# start of SUPPLIED RECORDS

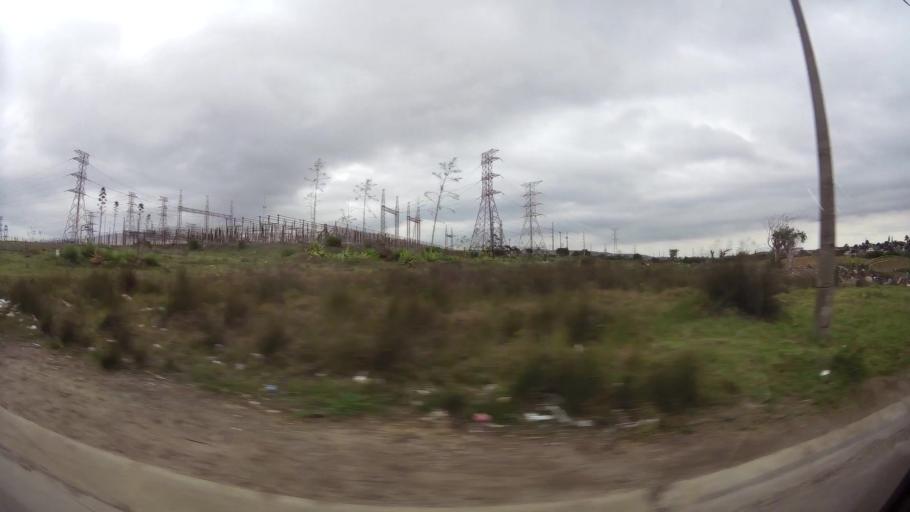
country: ZA
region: Eastern Cape
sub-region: Nelson Mandela Bay Metropolitan Municipality
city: Port Elizabeth
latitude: -33.9113
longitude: 25.5685
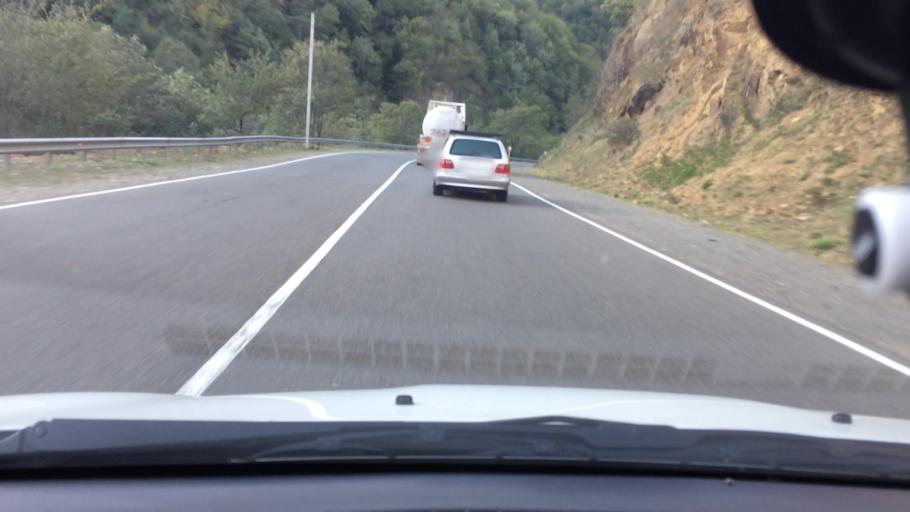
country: GE
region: Imereti
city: Kharagauli
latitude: 42.1063
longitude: 43.2474
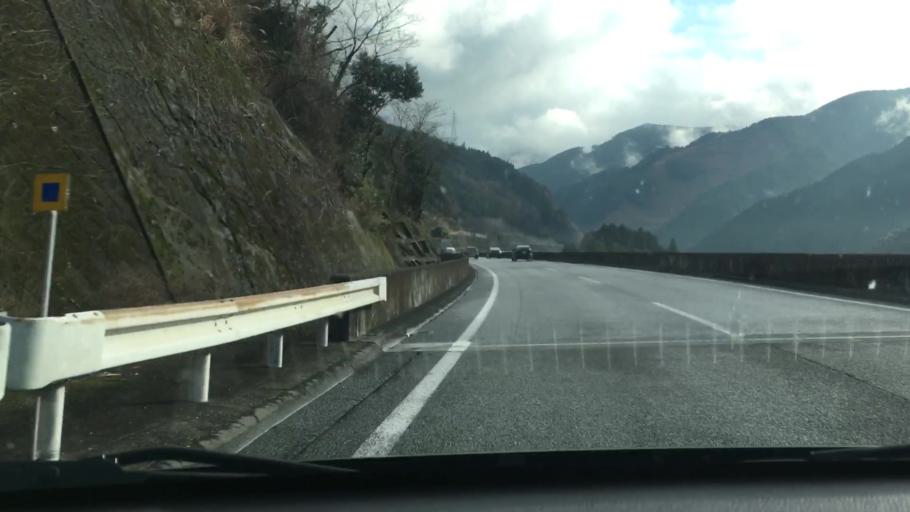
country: JP
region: Kumamoto
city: Yatsushiro
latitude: 32.4114
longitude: 130.6957
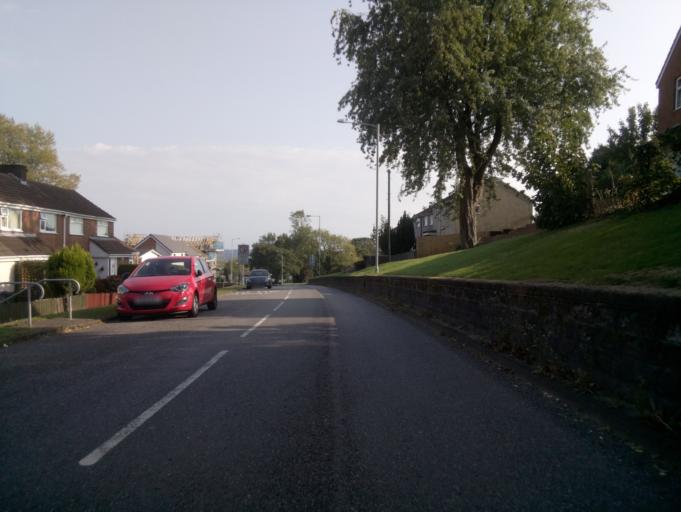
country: GB
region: Wales
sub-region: Torfaen County Borough
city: Cwmbran
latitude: 51.6629
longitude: -3.0406
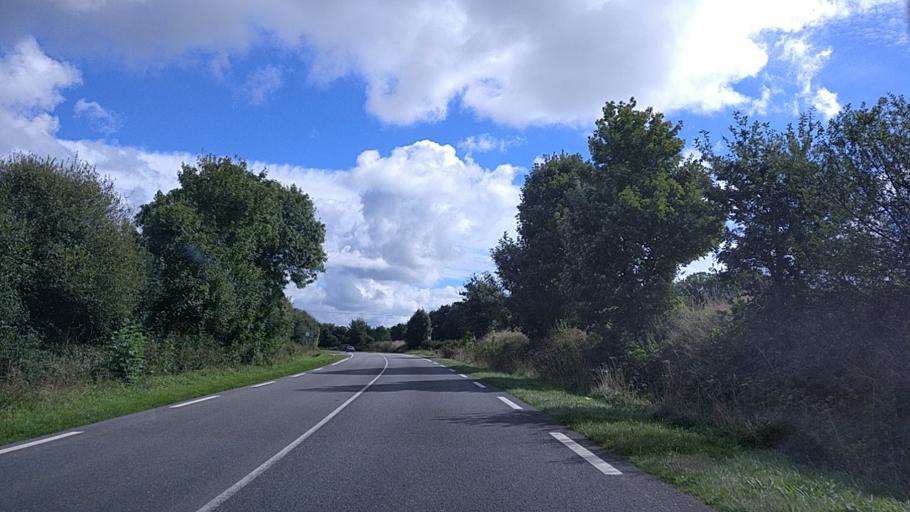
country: FR
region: Brittany
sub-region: Departement du Finistere
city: Gouesnou
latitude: 48.4419
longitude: -4.4529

# end of SUPPLIED RECORDS

→ **TASK PROMPT**:
Rewrite the material above with "latitude" replaced by "lat" everywhere and nothing else changed. Leave out the picture lines.

→ **WORKED ANSWER**:
country: ZA
region: Eastern Cape
sub-region: Nelson Mandela Bay Metropolitan Municipality
city: Port Elizabeth
lat: -33.9113
longitude: 25.5685
country: GE
region: Imereti
city: Kharagauli
lat: 42.1063
longitude: 43.2474
country: JP
region: Kumamoto
city: Yatsushiro
lat: 32.4114
longitude: 130.6957
country: GB
region: Wales
sub-region: Torfaen County Borough
city: Cwmbran
lat: 51.6629
longitude: -3.0406
country: FR
region: Brittany
sub-region: Departement du Finistere
city: Gouesnou
lat: 48.4419
longitude: -4.4529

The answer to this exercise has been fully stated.